What the exercise asks
What lines of the data hold the string "page"? Copy them all.

Given information
BEGIN

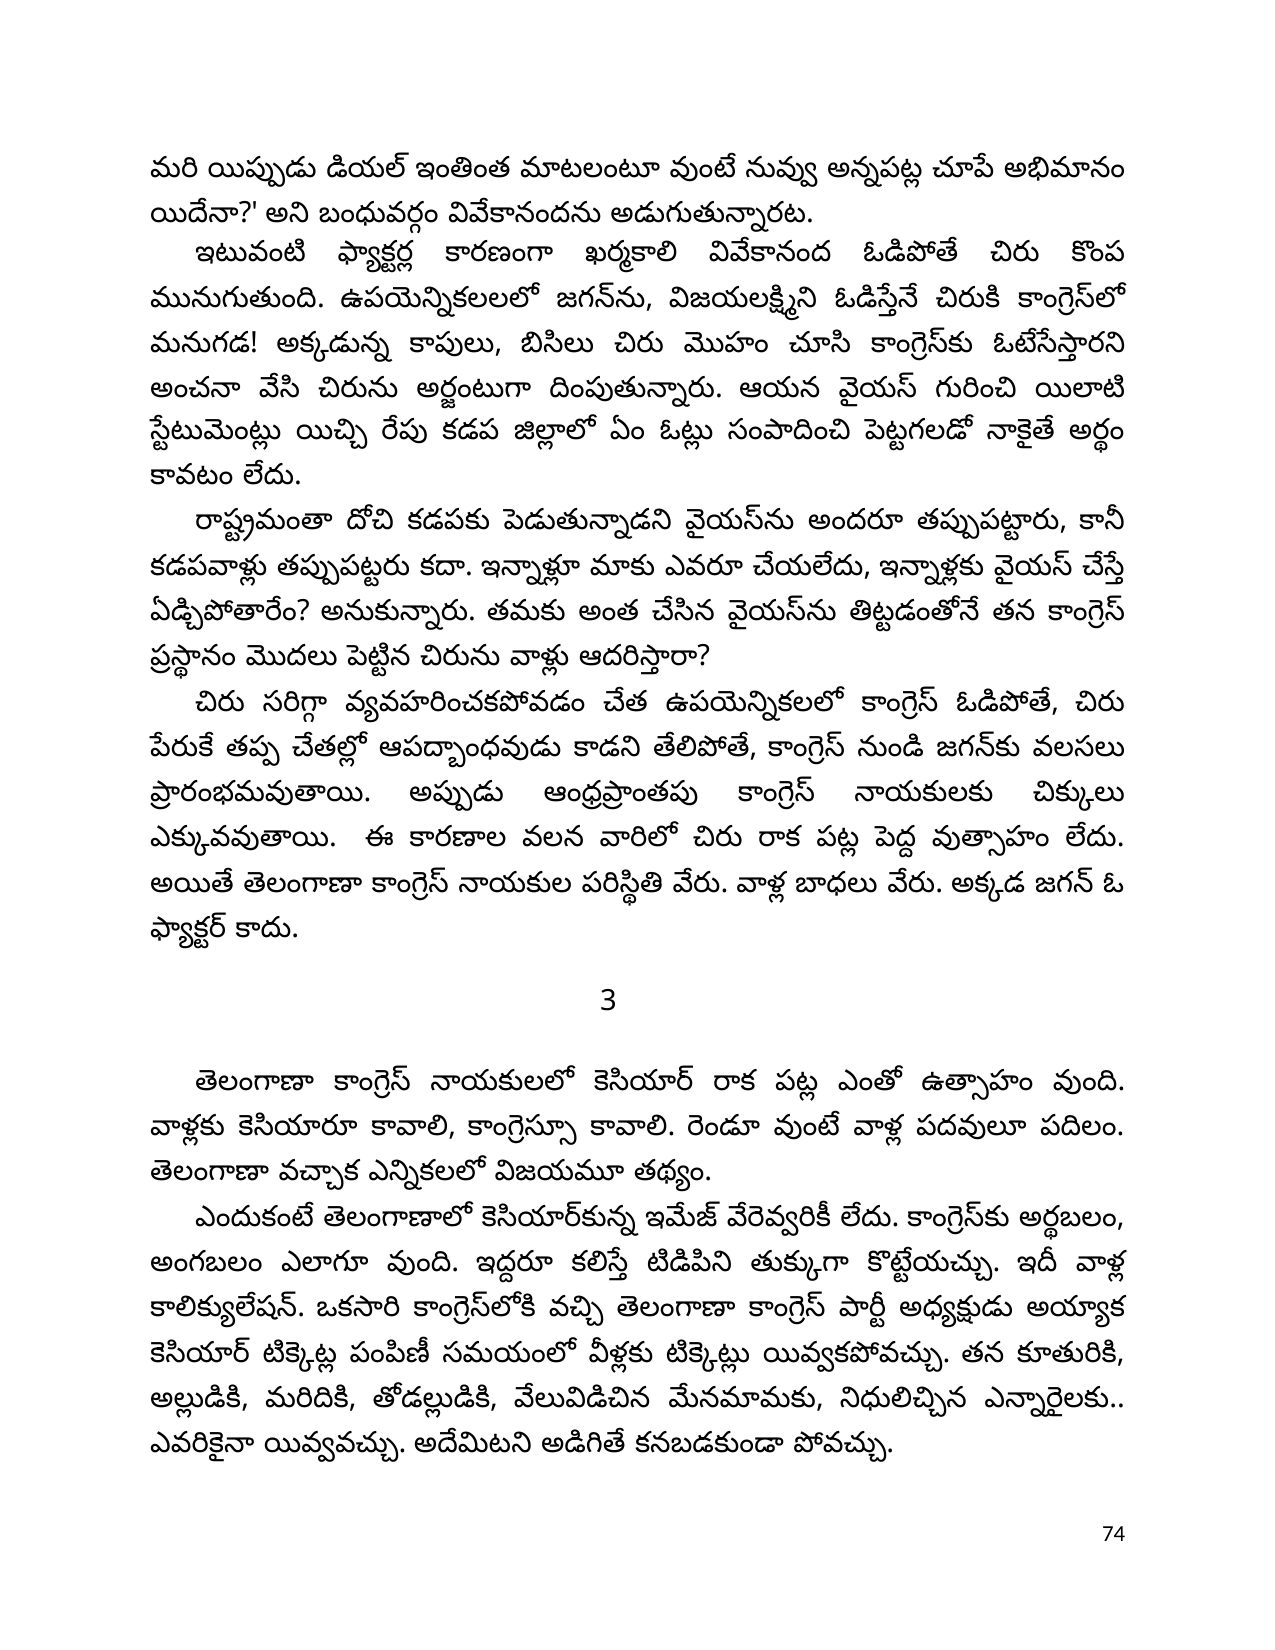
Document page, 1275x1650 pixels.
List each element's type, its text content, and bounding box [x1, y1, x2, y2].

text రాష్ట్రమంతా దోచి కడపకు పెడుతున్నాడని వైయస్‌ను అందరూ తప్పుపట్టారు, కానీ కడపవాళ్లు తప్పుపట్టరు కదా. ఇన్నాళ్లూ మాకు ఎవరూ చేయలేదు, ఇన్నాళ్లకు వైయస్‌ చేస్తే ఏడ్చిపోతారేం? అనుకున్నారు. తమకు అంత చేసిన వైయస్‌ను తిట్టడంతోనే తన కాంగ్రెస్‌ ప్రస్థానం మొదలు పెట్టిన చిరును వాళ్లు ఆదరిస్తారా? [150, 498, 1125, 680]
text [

END
BEGIN

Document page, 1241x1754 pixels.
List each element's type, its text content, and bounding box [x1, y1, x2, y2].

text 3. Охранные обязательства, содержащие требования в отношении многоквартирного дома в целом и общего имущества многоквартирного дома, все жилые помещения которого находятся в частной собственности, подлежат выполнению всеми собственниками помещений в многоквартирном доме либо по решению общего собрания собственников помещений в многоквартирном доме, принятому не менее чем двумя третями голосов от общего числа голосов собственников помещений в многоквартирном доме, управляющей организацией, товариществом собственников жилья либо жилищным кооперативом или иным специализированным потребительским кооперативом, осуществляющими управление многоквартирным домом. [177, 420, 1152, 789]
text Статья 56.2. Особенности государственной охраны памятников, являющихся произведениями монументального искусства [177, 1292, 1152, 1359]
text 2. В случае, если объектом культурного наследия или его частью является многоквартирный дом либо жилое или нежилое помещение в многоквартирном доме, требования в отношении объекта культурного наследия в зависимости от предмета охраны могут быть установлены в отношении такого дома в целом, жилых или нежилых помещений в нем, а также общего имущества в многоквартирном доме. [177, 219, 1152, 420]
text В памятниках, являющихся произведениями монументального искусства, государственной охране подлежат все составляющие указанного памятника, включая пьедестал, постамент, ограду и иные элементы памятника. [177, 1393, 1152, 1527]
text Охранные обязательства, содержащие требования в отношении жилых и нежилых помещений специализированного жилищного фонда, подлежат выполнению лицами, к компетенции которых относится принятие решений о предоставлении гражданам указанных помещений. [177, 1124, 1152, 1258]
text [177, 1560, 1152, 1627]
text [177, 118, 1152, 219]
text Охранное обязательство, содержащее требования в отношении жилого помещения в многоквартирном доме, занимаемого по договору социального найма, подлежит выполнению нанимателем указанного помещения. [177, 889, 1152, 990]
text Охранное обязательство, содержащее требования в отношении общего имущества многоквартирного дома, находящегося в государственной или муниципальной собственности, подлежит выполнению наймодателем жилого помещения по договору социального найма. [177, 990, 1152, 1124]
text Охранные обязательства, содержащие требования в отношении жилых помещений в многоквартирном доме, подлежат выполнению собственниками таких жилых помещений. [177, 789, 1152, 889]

END

Answer to the problem
Document page, 1275x1650 pixels.
Document page, 1241x1754 pixels.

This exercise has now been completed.